High resolution lithostratigraphic and radiometric (40Ar/ 39Ar) correlations of latest Cretaceous and earliest Paleocene local faunas from the Hell Creek and early Paleocene local faunas from the Tullock Formations calibrate the history of the fate of the mammalian fauna at the close of the Cretaceous and its reconstitution during the first million years of the Paleocene. New phylogenetic research provides a more explicit perspective on the shaping of the mammalian faunas during the recovery after the K/T mass extinction, revealing a complex pattern of survival and extinction, and highlighting the significant role of dispersal.

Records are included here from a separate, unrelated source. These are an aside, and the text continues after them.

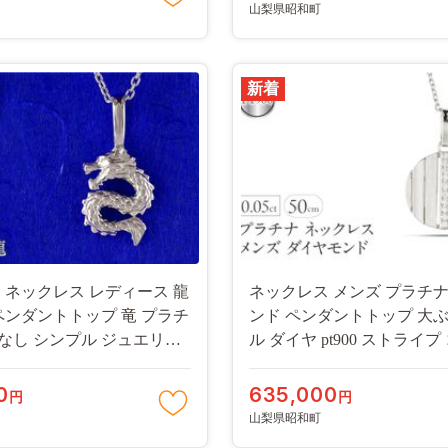
SWAA322
山梨県昭和町
新着
 ネックレス レディース 龍
ネックレス メンズ プラチナ
ペンダントトップ 竜 プラチ
ンド ペンダントトップ 大ぶ
9 石なし シンプル ジュエリー
ル ダイヤ pt900 ストライ
 250515201pt999
ラウンド お守り ジュエリー
大きめ 普段 使い 人気 25052
0
635,000
円
円
SWAA327
山梨県昭和町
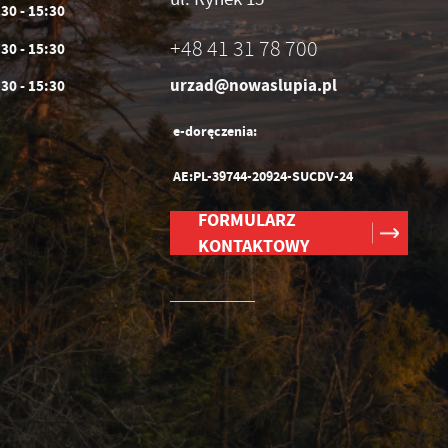
:30 - 15:30
+48 41 31 78 700
:30 - 15:30
urzad@nowaslupia.pl
:30 - 15:30
h
e-doręczenia:
AE:PL-39744-20924-SUCDV-24
FORMULARZ
KONTAKTOWY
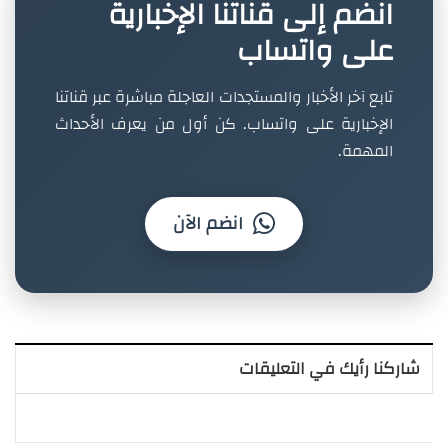
انضم إلى قناتنا الإخبارية
على واتساب
تابع آخر الأخبار والمستجدات العاجلة مباشرة عبر قناتنا
الإخبارية على واتساب. كن أول من يعرف الأحداث
المهمة.
انضم الآن
شاركنا رأيك في التعليقات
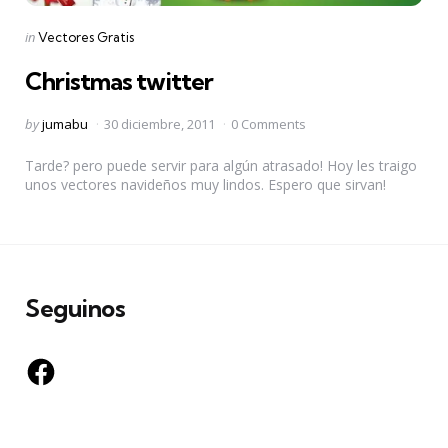
Categories
Posted
in
Vectores Gratis
in
Christmas twitter
Posted
by
jumabu
30 diciembre, 2011
0 Comments
by
Tarde? pero puede servir para algún atrasado! Hoy les traigo
unos vectores navideños muy lindos. Espero que sirvan!
Seguinos
Facebook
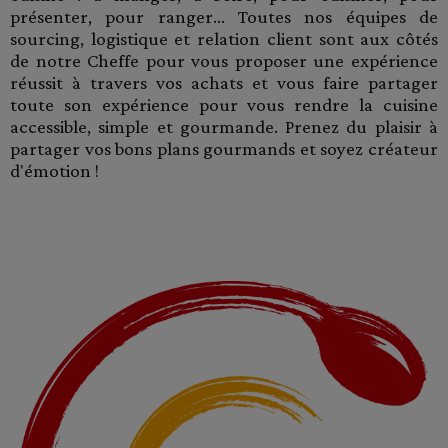
présenter, pour ranger... Toutes nos équipes de
sourcing, logistique et relation client sont aux côtés
de notre Cheffe pour vous proposer une expérience
réussit à travers vos achats et vous faire partager
toute son expérience pour vous rendre la cuisine
accessible, simple et gourmande. Prenez du plaisir à
partager vos bons plans gourmands et soyez créateur
d'émotion !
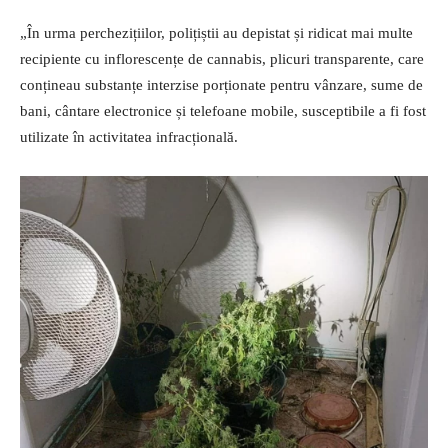
„În urma perchezițiilor, polițiștii au depistat și ridicat mai multe
recipiente cu inflorescențe de cannabis, plicuri transparente, care
conțineau substanțe interzise porționate pentru vânzare, sume de
bani, cântare electronice și telefoane mobile, susceptibile a fi fost
utilizate în activitatea infracțională.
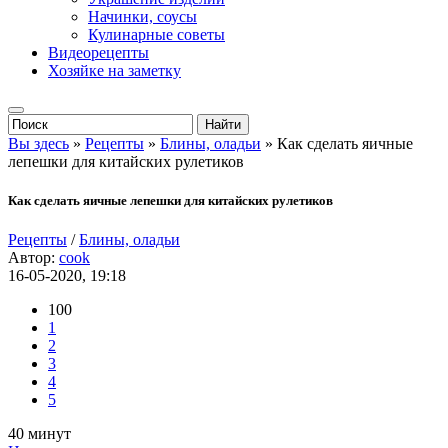
Начинки, соусы
Кулинарные советы
Видеорецепты
Хозяйке на заметку
Вы здесь
»
Рецепты
»
Блины, оладьи
» Как сделать яичные
лепешки для китайских рулетиков
Как сделать яичные лепешки для китайских рулетиков
Рецепты
/
Блины, оладьи
Автор:
cook
16-05-2020, 19:18
100
1
2
3
4
5
40 минут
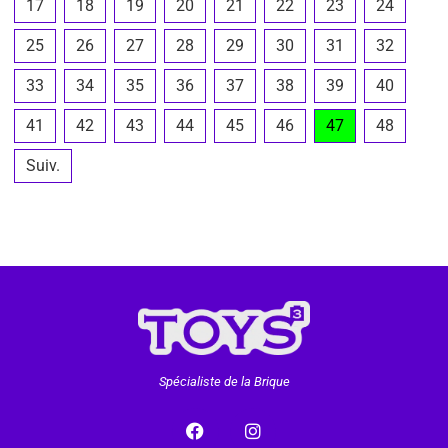
17
18
19
20
21
22
23
24
25
26
27
28
29
30
31
32
33
34
35
36
37
38
39
40
41
42
43
44
45
46
47
48
Suiv.
Spécialiste de la Brique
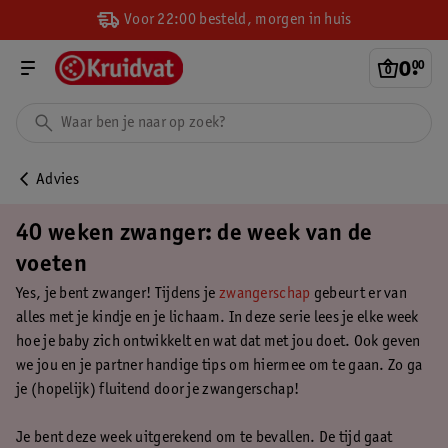
Voor 22:00 besteld, morgen in huis
0
.
00
Advies
40 weken zwanger: de week van de
voeten
Yes, je bent zwanger! Tijdens je
zwangerschap
gebeurt er van
alles met je kindje en je lichaam. In deze serie lees je elke week
hoe je baby zich ontwikkelt en wat dat met jou doet. Ook geven
we jou en je partner handige tips om hiermee om te gaan. Zo ga
je (hopelijk) fluitend door je zwangerschap!
Je bent deze week uitgerekend om te bevallen. De tijd gaat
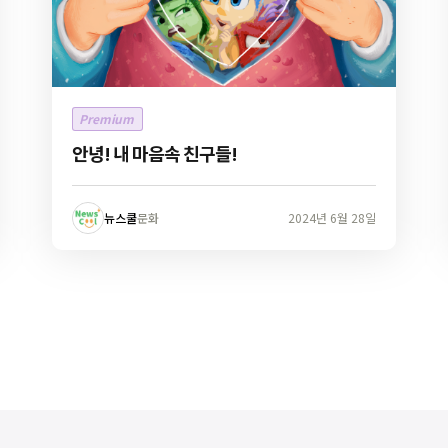
Premium
안녕! 내 마음속 친구들!
뉴스쿨
문화
2024년 6월 28일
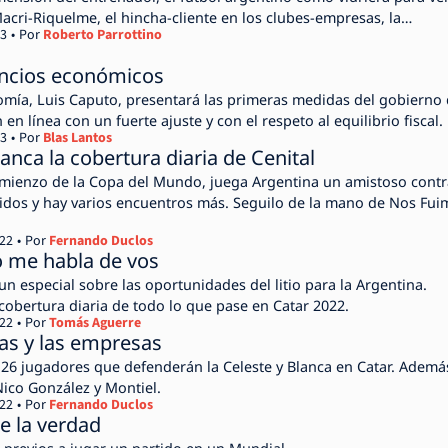
acri-Riquelme, el hincha-cliente en los clubes-empresas, la
23
Por
Roberto Parrottino
é el futuro del juego está en su pasado, y más.
uncios económicos
omía, Luis Caputo, presentará las primeras medidas del gobierno
n en línea con un fuerte ajuste y con el respeto al equilibrio fiscal.
23
Por
Blas Lantos
anca la cobertura diaria de Cenital
omienzo de la Copa del Mundo, juega Argentina un amistoso contr
idos y hay varios encuentros más. Seguilo de la mano de Nos Fui
022
Por
Fernando Duclos
 me habla de vos
un especial sobre las oportunidades del litio para la Argentina.
cobertura diaria de todo lo que pase en Catar 2022.
022
Por
Tomás Aguerre
stas y las empresas
 jugadores que defenderán la Celeste y Blanca en Catar. Además,
Nico González y Montiel.
022
Por
Fernando Duclos
de la verdad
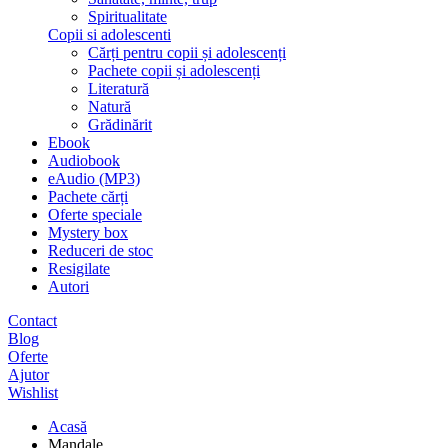
Spiritualitate
Copii si adolescenti
Cărți pentru copii și adolescenți
Pachete copii și adolescenți
Literatură
Natură
Grădinărit
Ebook
Audiobook
eAudio (MP3)
Pachete cărți
Oferte speciale
Mystery box
Reduceri de stoc
Resigilate
Autori
Contact
Blog
Oferte
Ajutor
Wishlist
Acasă
Mandale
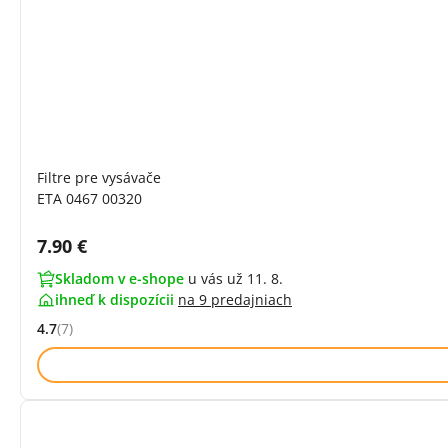
Filtre pre vysávače
ETA 0467 00320
Cena s DPH:
7.90 €
Skladom v e-shope
u vás už 11. 8.
ihneď k dispozícii
na
9 predajniach
4.7
(7)
Hodnocení: 4.7 z 5 (7 recenzí)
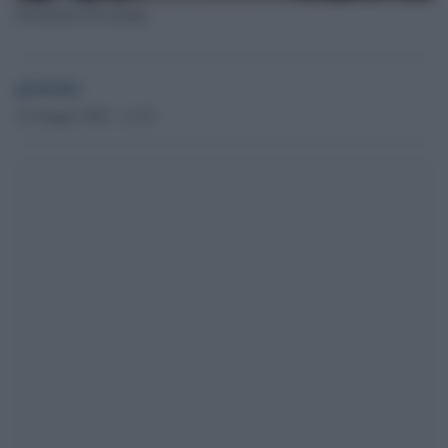
Pierbattista Pizzaballa
globalist
12 Giugno 2026 - 11.45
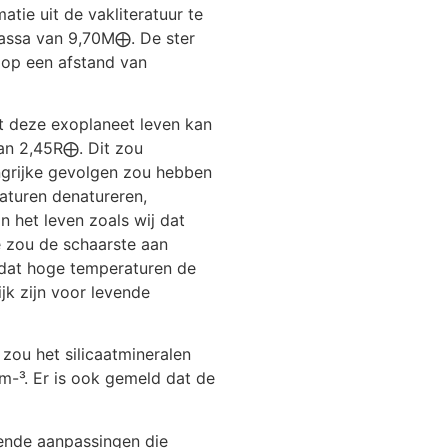
tie uit de vakliteratuur te
assa van 9,70M⨁. De ster
 op een afstand van
at deze exoplaneet leven kan
an 2,45R⨁. Dit zou
angrijke gevolgen zou hebben
aturen denatureren,
 het leven zoals wij dat
 zou de schaarste aan
mdat hoge temperaturen de
jk zijn voor levende
 zou het silicaatmineralen
cm-³. Er is ook gemeld dat de
kende aanpassingen die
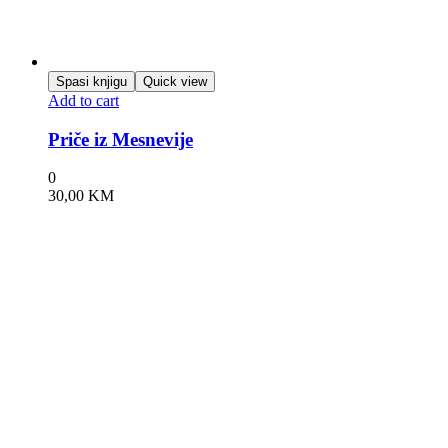
Spasi knjigu
Quick view
Add to cart
Priče iz Mesnevije
0
30,00
KM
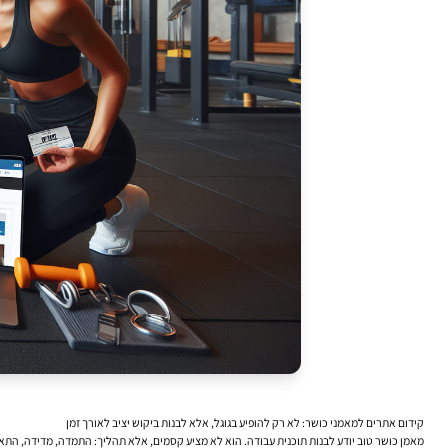
קידום אתרים למאמני כושר: לא רק להופיע בגוגל, אלא לבנות ביקוש יציב לאורך זמן
מאמן כושר טוב יודע לבנות תוכנית עבודה. הוא לא מציע קסמים, אלא תהליך: התמדה, מדידה, התאמה 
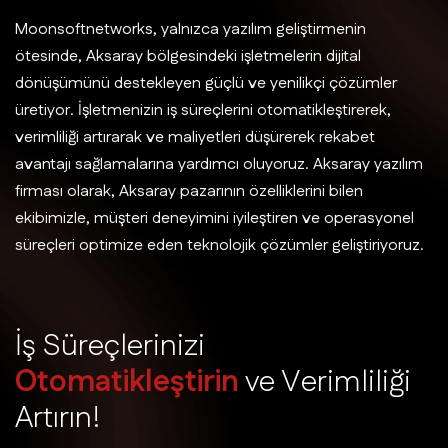
Moonsoftnetworks, yalnızca yazılım geliştirmenin
ötesinde, Aksaray bölgesindeki işletmelerin dijital
dönüşümünü destekleyen güçlü ve yenilikçi çözümler
üretiyor. İşletmenizin iş süreçlerini otomatikleştirerek,
verimliliği artırarak ve maliyetleri düşürerek rekabet
avantajı sağlamalarına yardımcı oluyoruz. Aksaray yazılım
firması olarak, Aksaray pazarının özelliklerini bilen
ekibimizle, müşteri deneyimini iyileştiren ve operasyonel
süreçleri optimize eden teknolojik çözümler geliştiriyoruz.
İ
ş
S
ü
r
e
ç
l
e
r
i
n
i
z
i
O
t
o
m
a
t
i
k
l
e
ş
t
i
r
i
n
v
e
V
e
r
i
m
l
i
l
i
ğ
i
A
r
t
ı
r
ı
n
!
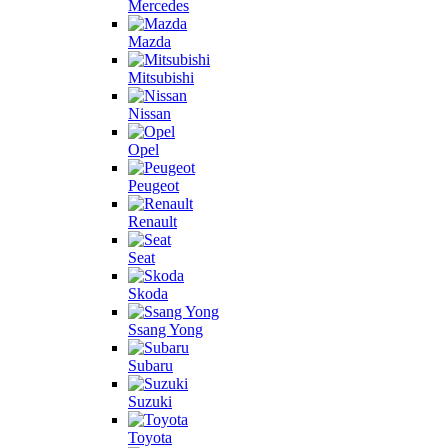
Mercedes
Mazda
Mitsubishi
Nissan
Opel
Peugeot
Renault
Seat
Skoda
Ssang Yong
Subaru
Suzuki
Toyota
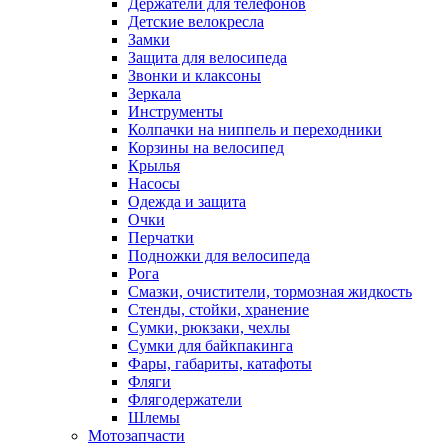
Держатели для телефонов
Детские велокресла
Замки
Защита для велосипеда
Звонки и клаксоны
Зеркала
Инструменты
Колпачки на ниппель и переходники
Корзины на велосипед
Крылья
Насосы
Одежда и защита
Очки
Перчатки
Подножки для велосипеда
Рога
Смазки, очистители, тормозная жидкость
Стенды, стойки, хранение
Сумки, рюкзаки, чехлы
Сумки для байкпакинга
Фары, габариты, катафоты
Фляги
Флягодержатели
Шлемы
Мотозапчасти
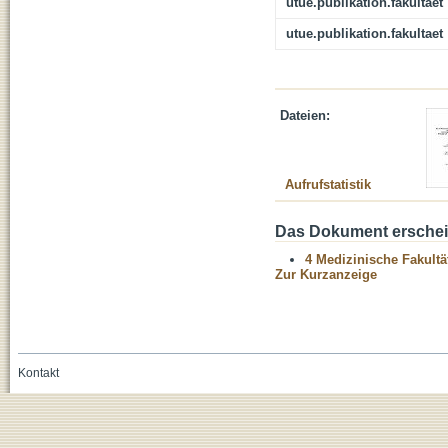
utue.publikation.fakultaet
utue.publikation.fakultaet
Dateien:
Aufrufstatistik
Das Dokument erschein
4 Medizinische Fakultä
Zur Kurzanzeige
Kontakt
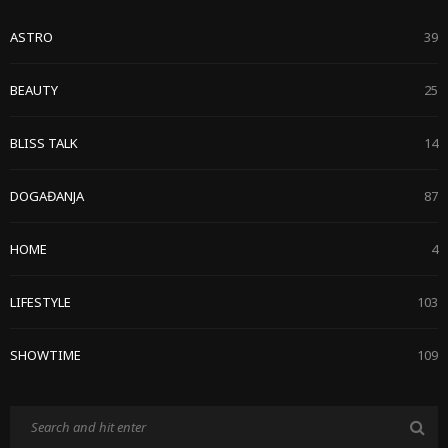
ASTRO
39
BEAUTY
25
BLISS TALK
14
DOGAĐANJA
87
HOME
4
LIFESTYLE
103
SHOWTIME
109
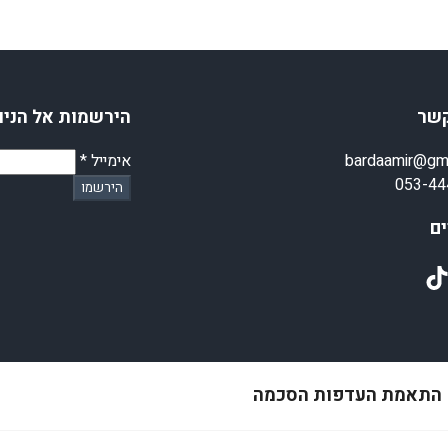
קשר
הירשמות אל הניו
bardaamir@gm
אימייל
*
053-44
הירשמו
ם
TikT
התאמת העדפות הסכמה
© 2025 amirstuff. All rights reserved.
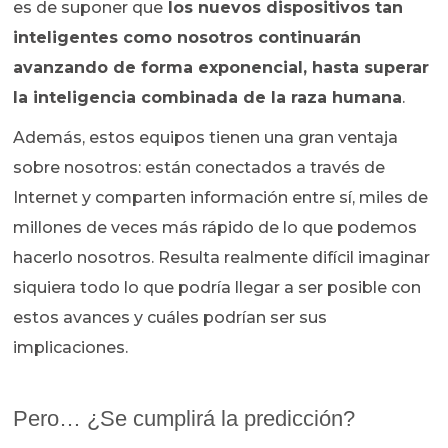
es de suponer que
los nuevos dispositivos tan
inteligentes como nosotros continuarán
avanzando de forma exponencial, hasta superar
la inteligencia combinada de la raza humana
.
Además, estos equipos tienen una gran ventaja
sobre nosotros: están conectados a través de
Internet y comparten información entre sí, miles de
millones de veces más rápido de lo que podemos
hacerlo nosotros. Resulta realmente difícil imaginar
siquiera todo lo que podría llegar a ser posible con
estos avances y cuáles podrían ser sus
implicaciones.
Pero… ¿Se cumplirá la predicción?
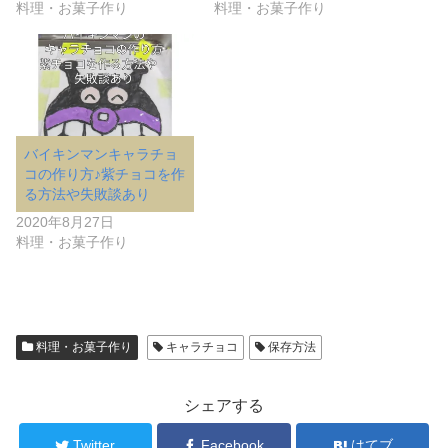
料理・お菓子作り
料理・お菓子作り
バイキンマンキャラチョ
コの作り方♪紫チョコを作
る方法や失敗談あり
2020年8月27日
料理・お菓子作り
料理・お菓子作り
キャラチョコ
保存方法
シェアする
Twitter
Facebook
はてブ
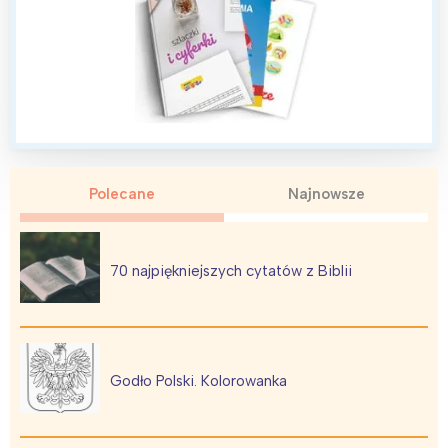
Polecane
Najnowsze
70 najpiękniejszych cytatów z Biblii
Godło Polski. Kolorowanka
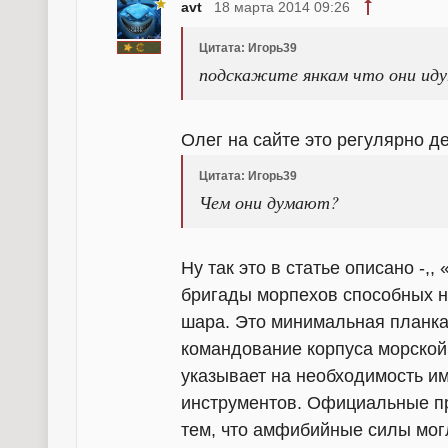
avt
18 марта 2014 09:26
Цитата: Игорь39
подскажите янкам что они идут
Олег на сайте это регулярно д
Цитата: Игорь39
Чем они думают?
Ну так это в статье описано -,
бригады морпехов способных н
шара. Это минимальная планка 
командование корпуса морской 
указывает на необходимость и
инструментов. Официальные п
тем, что амфибийные силы мог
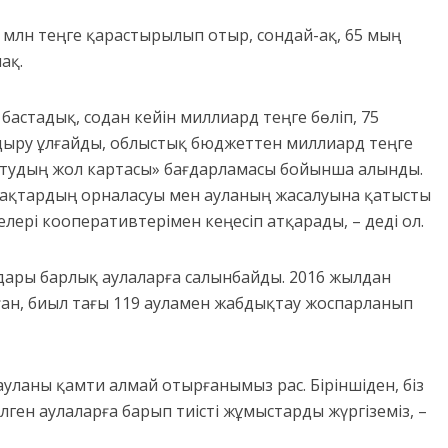
млн теңге қарастырылып отыр, сондай-ақ, 65 мың
ақ.
астадық, содан кейін миллиард теңге бөліп, 75
ыру ұлғайды, облыстық бюджеттен миллиард теңге
мтудың жол картасы» бағдарламасы бойынша алынды.
рақтардың орналасуы мен ауланың жасалуына қатысты
лері кооперативтерімен кеңесіп атқарады, – деді ол.
ңдары барлық аулаларға салынбайды. 2016 жылдан
ған, биыл тағы 119 ауламен жабдықтау жоспарланып
ауланы қамти алмай отырғанымыз рас. Біріншіден, біз
ген аулаларға барып тиісті жұмыстарды жүргіземіз, –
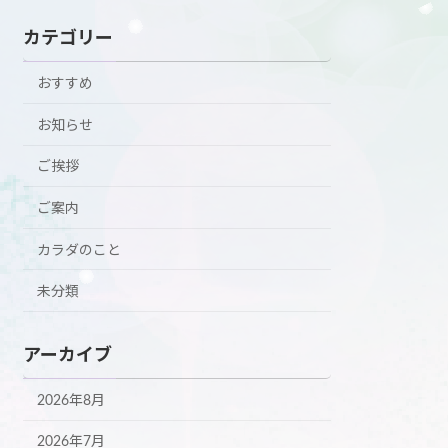
カテゴリー
おすすめ
お知らせ
ご挨拶
ご案内
カラダのこと
未分類
アーカイブ
2026年8月
2026年7月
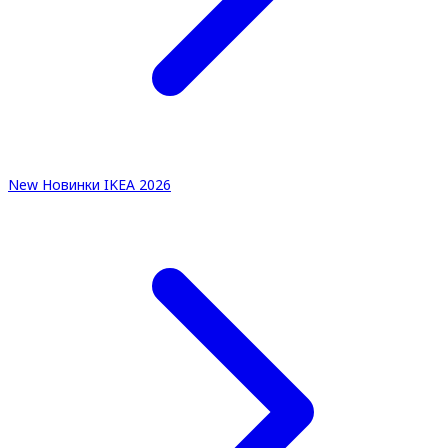
New
Новинки IKEA 2026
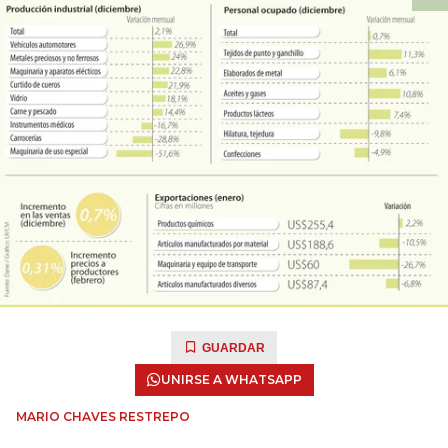
GUARDAR
UNIRSE A WHATSAPP
MARIO CHAVES RESTREPO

Changes in the mammalian fauna of northeastern Montana and adjacent areas in Canada at the K/T boundary involve a great reduction in taxonomic diversity; the Lancian North American Land Mammal Age (NALMA) local faunas consist of at least 27 species while early Puercan NALMA (Pu1) local faunas contain only 15. Phylogenetic analyses demonstrate that, of the latter, only four species were closely related to Lancian species; the majority of Pu1 mammalian species were immigrants. This relatively depauperate mammalian fauna inhabited the area during the first ca. 400,000 years of the Puercan. In middle and later Puercan (Pu2-3, ca. 660,000 years duration) taxonomic diversity of the mammalian fauna increased to at least 30 species. The fauna is made up of representatives of Pu1 lineages that, in some instances, diversified in Pu2-3 time as well as Lazarus taxa and additional immigrants.

Many of the Puercan taxa found in northeastern Montana also are present in Puercan local faunas from the Ravenscrag Formation of southwestern Saskatchewan and the Nacimiento Formation of the San Juan Basin, New Mexico. Patterns of recovery of the mammalian fauna during the Puercan over this wide area appear to be similar and characterized by a significant amount of dispersal from other regions.